College van Beroep voor het bedrijfsleven, 02-06-2020, ECLI:NL:CBB:2020:371, 18/2241
College van Beroep voor het bedrijfsleven, 02-06-2020, ECLI:NL:CBB:2020:371, 18/2241
Gegevens
- Instantie
- College van Beroep voor het bedrijfsleven
- Datum uitspraak
- 2 juni 2020
- Datum publicatie
- 2 juni 2020
- ECLI
- ECLI:NL:CBB:2020:371
- Formele relaties
- Eerste aanleg: ECLI:NL:RBROT:2018:7953, Overig
- Zaaknummer
- 18/2241
Inhoudsindicatie
Verordening (EG) nr. 852/2004
Besluit proceskosten bestuursrecht
Hoger beroep bestuurlijke boetes artikelen, uitrustingsstukken en apparatuur kuikenslachterij niet schoon. Niet elk gevaar van verontreiniging gemeden. De rechtbank heeft ten aanzien van de proceskostenveroordeling ten onrechte besloten tot matiging op grond van artikel 2, derde lid, Besluit proceskosten bestuursrecht.
Uitspraak
uitspraak
Zaaknummer: 18/2241
(gemachtigde: mr. P.J.G.G. Sluijter),
tegen de uitspraak van de rechtbank Rotterdam van 7 september 2018, kenmerk ROT 18/3145, in het geding tussen
appellante
(gemachtigde: mr. ing. H.D. Strookman).
Procesverloop in hoger beroep
Appellante heeft hoger beroep ingesteld tegen de uitspraak van de rechtbank Rotterdam (rechtbank) van 7 september 2018, ECLI:NL:RBROT:2018:7953.
De minister heeft een reactie op het hogerberoepschrift ingediend.
Het onderzoek ter zitting heeft plaatsgevonden op 16 januari 2020. Dit hoger beroep is tegelijk behandeld met andere hoger beroepen van appellante, namelijk 18/2235, 18/2236, 18/2237, 18/2238, 18/2239, 18/2240, 18/2242, 18/2243, 18/2244, 18/2245 en 18/2728.

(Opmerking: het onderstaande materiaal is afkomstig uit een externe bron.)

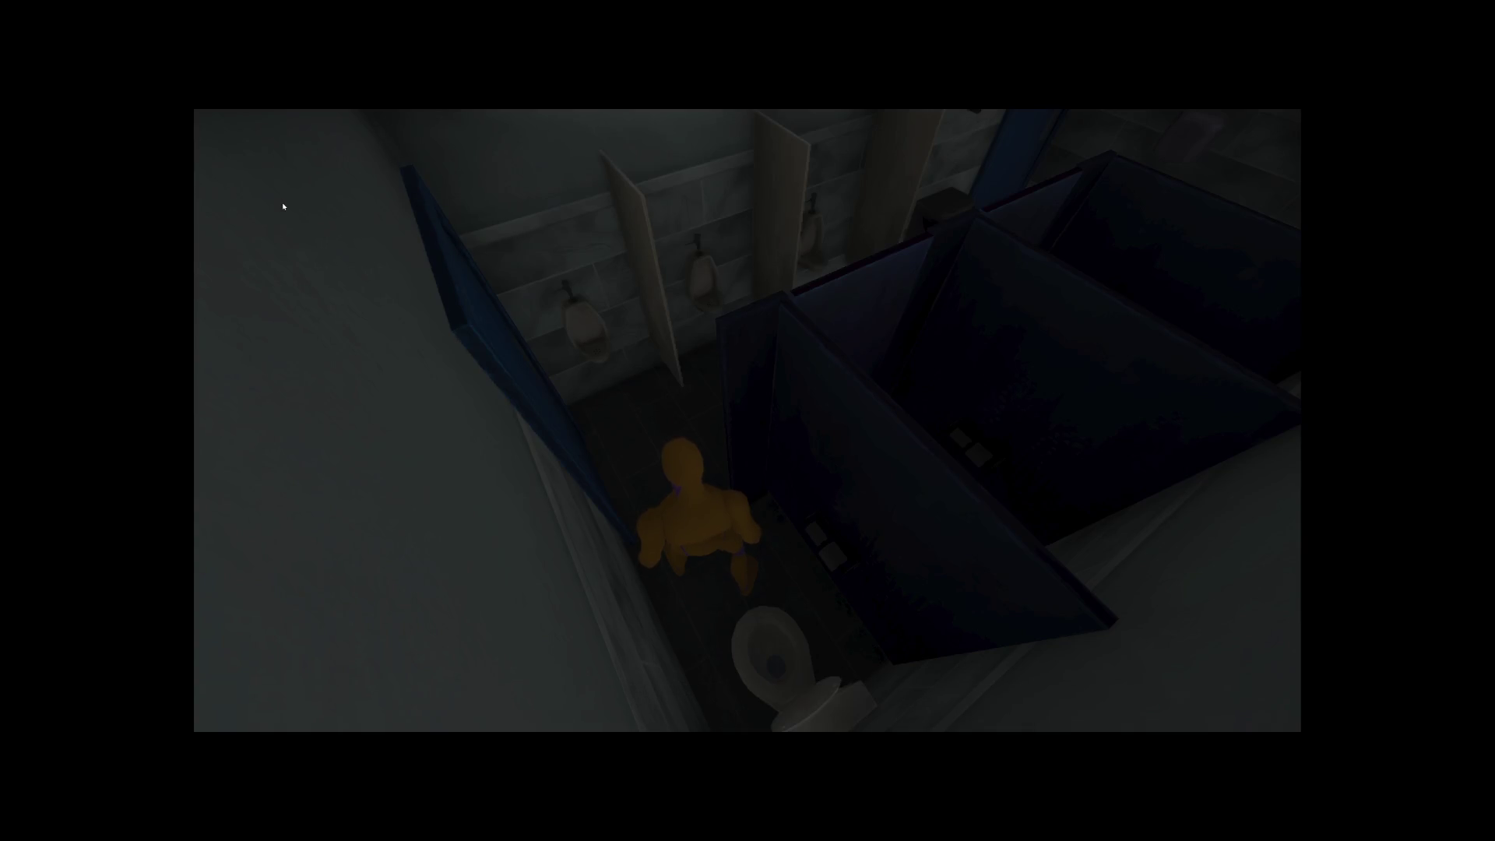
pyautogui.press('alt+Tab')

Appellante, vertegenwoordigd door [naam 2] en [naam 3] , is verschenen, bijgestaan door haar gemachtigde. De minister heeft zich laten vertegenwoordigen door zijn gemachtigde. Voor de minister zijn tevens verschenen drs. J.D. Greep, drs. R. Visser, drs. C. de Bruin, drs. B. van der Linden en drs. B. Braarels.
Grondslag van het geschil
Voor een uitgebreide weergave van het verloop van de procedure en de in dit geding van belang zijnde feiten en omstandigheden, voor zover niet bestreden, wordt verwezen naar de aangevallen uitspraak, die als bijlage II aan deze uitspraak is gehecht. Het College volstaat met het volgende en gaat voor de beoordeling van deze zaak uit van het wettelijk kader zoals dat is opgenomen in bijlage I bij deze uitspraak. Beide bijlagen maken deel uit van de uitspraak.
Bij primaire besluiten van 24 februari 2017 (boetezaak 201605362), 14 april 2017 (boetezaken 201700140, 201700871, 201701736, 201701711, 201701763, 201701398, 201701287, 201701545 en 201701724) en 12 mei 2017 (boetezaak 201701999) heeft de minister appellante boetes opgelegd wegens overtreding van de Wet dieren.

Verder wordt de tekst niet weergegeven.